Fear shrugged. ‘The healers have taken him. It will be days before we see him again. Mages are difficult to heal, especially when it’s broken bone. The Arapay who tended to him said there were over twenty pieces loose in the flesh of his hip. All need to be drawn back into place and mended. Muscle and tendons to knit, vessels to be sealed and dead blood expunged.’

Trull walked over to a bench alongside a wall and sat down, settling his head in his hands. The whole journey seemed unreal now, barring the battle-scars on flesh and armour, and the brutal evidence of a wrapped corpse now being dressed for burial.

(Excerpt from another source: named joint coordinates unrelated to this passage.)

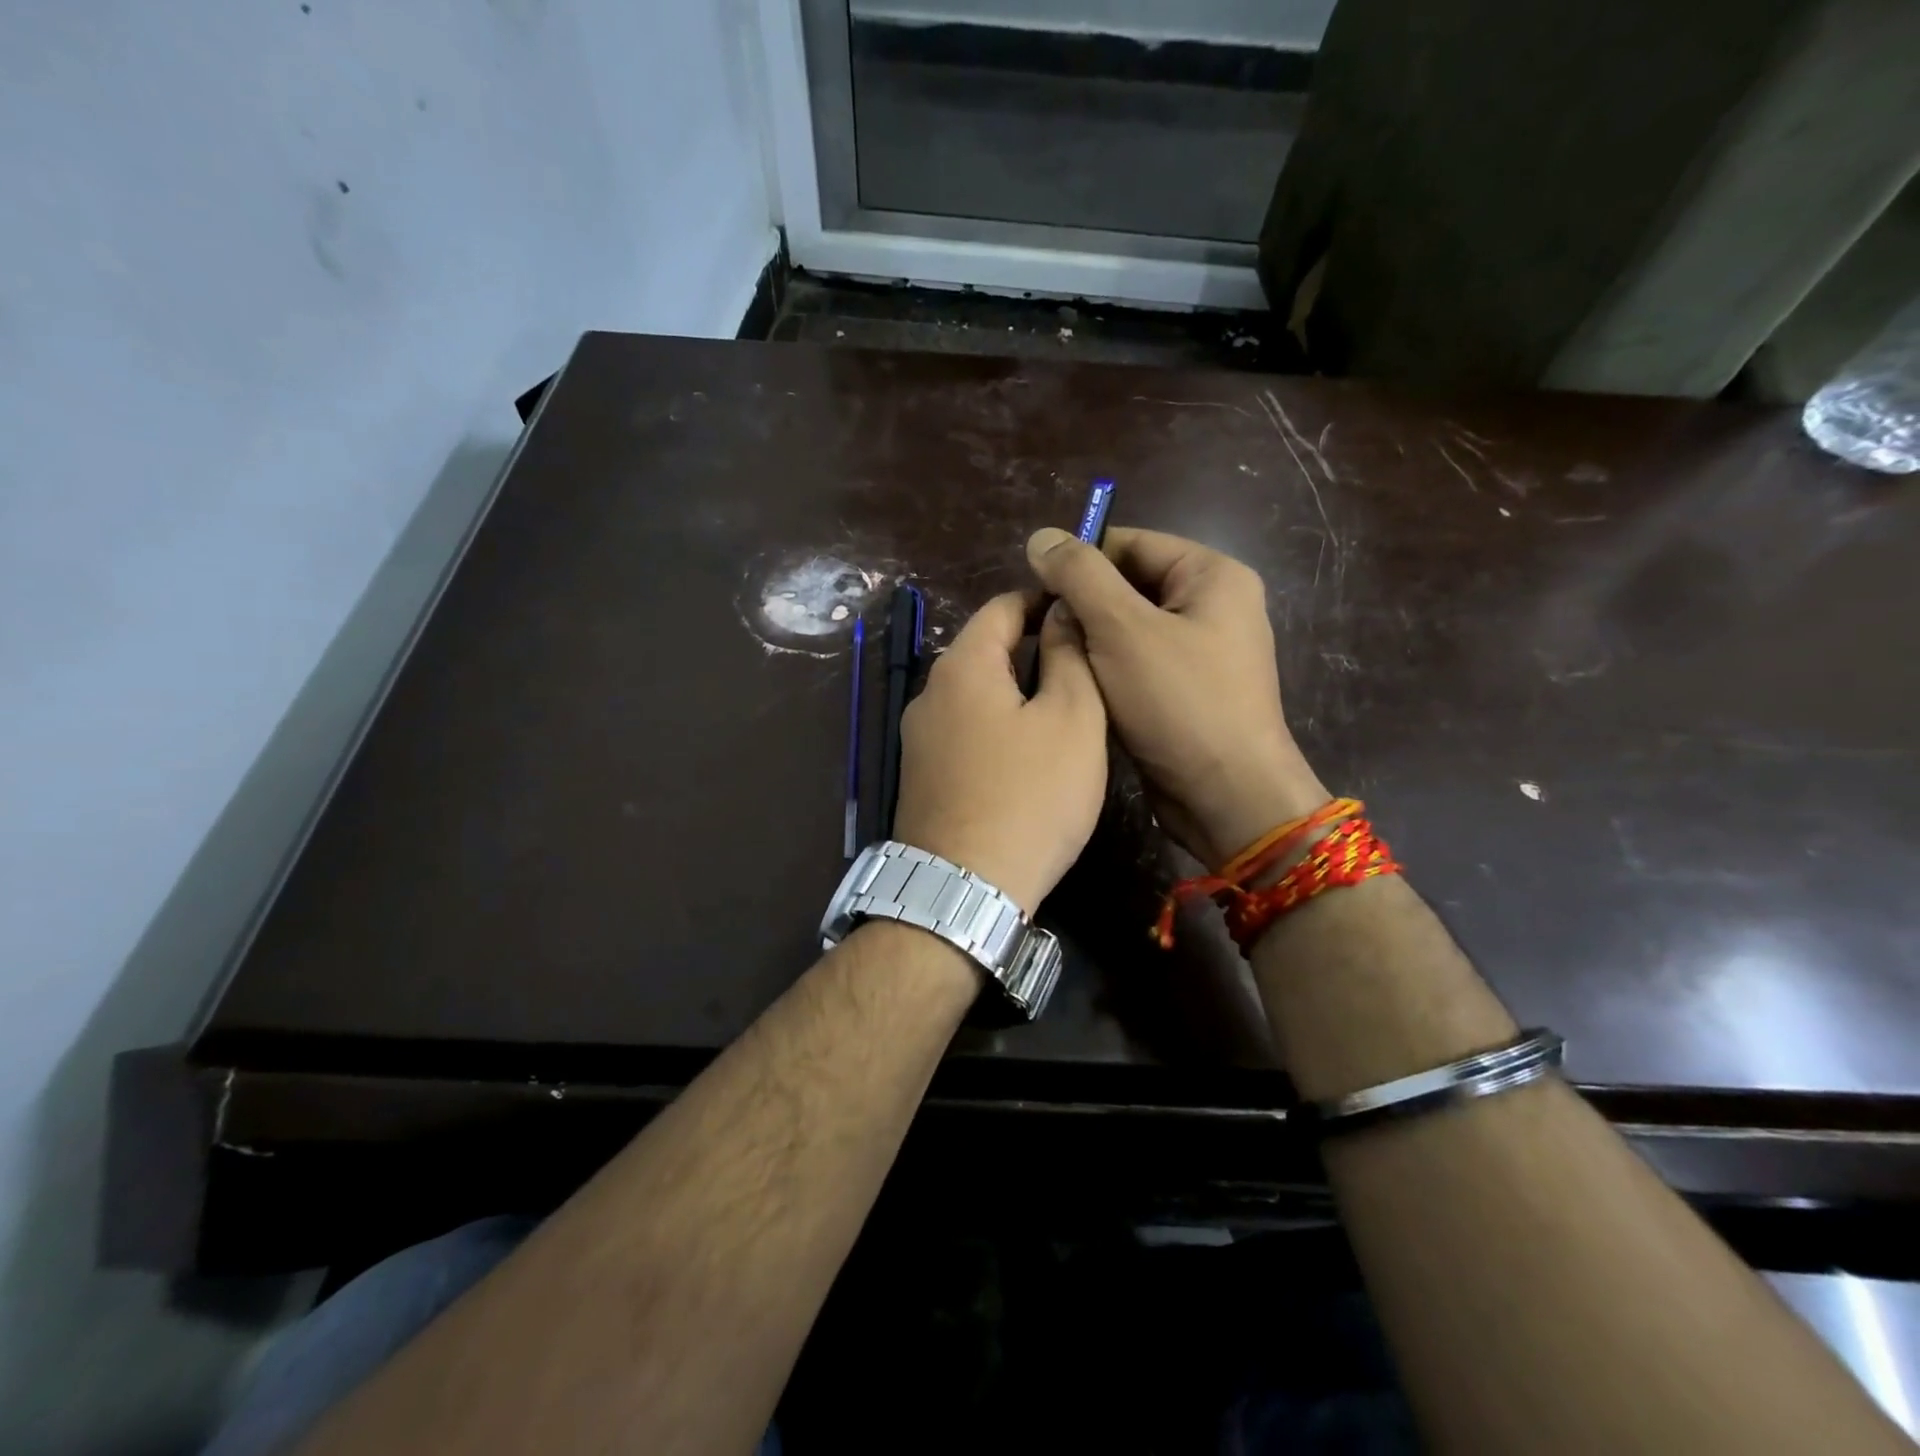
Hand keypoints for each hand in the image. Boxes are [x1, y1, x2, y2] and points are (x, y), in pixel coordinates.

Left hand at [893, 591, 1106, 915]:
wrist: (964, 889)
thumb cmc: (1031, 796)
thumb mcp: (1072, 719)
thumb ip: (1069, 656)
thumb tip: (1063, 613)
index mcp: (962, 666)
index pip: (1002, 607)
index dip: (1045, 601)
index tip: (1084, 613)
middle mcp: (929, 693)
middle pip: (985, 651)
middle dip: (1033, 648)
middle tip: (1085, 667)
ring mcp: (919, 738)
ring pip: (976, 694)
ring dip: (1016, 691)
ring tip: (1064, 709)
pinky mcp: (922, 776)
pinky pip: (965, 731)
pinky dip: (997, 726)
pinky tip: (1027, 753)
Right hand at [1026, 526, 1328, 869]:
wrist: (1226, 798)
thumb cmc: (1179, 704)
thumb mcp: (1122, 629)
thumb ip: (1080, 576)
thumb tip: (1041, 537)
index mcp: (1212, 576)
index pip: (1131, 543)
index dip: (1080, 560)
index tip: (1037, 590)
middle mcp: (1213, 607)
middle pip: (1129, 586)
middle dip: (1084, 607)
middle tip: (1042, 632)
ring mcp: (1202, 653)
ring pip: (1128, 630)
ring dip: (1091, 643)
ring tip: (1054, 661)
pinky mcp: (1187, 693)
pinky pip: (1137, 665)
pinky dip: (1107, 672)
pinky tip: (1079, 688)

The Jheck had been Soletaken. He had not realized. Those wolves…

To be Soletaken was a gift belonging to Father Shadow and his kin. It belonged to the skies, to creatures of immense power. That primitive, ignorant barbarians should possess a gift of such prodigious, holy power made no sense.

Soletaken. It now seemed… sordid. A weapon as savage and as mundane as a raw-edged axe. He did not understand how such a thing could be.

‘A grave test awaits us, brother.’

Trull blinked up at Fear. ‘You sense it as well. Something’s coming, isn’t it?’

‘I am unused to this… to this feeling. Of helplessness. Of… not knowing.’ He rubbed at his face, as if seeking to awaken the right words from muscle, blood and bone. As if all that waited within him ever struggled, futile and frustrated, to find a voice that others could hear.

A pang of sympathy struck Trull, and he dropped his gaze, no longer wanting to witness his brother’s discomfort. ‘It is the same with me,’ he said although the admission was not entirely true. He was not unused to helplessness; some feelings one learned to live with. He had none of Fear’s natural, physical talents, none of his brother’s ease. It seemed his only true skill was that of relentless observation, fettered to a dark imagination. ‘We should get some sleep,’ he added. ‘Exhaustion ill fits these moments. Nothing will be announced without us.’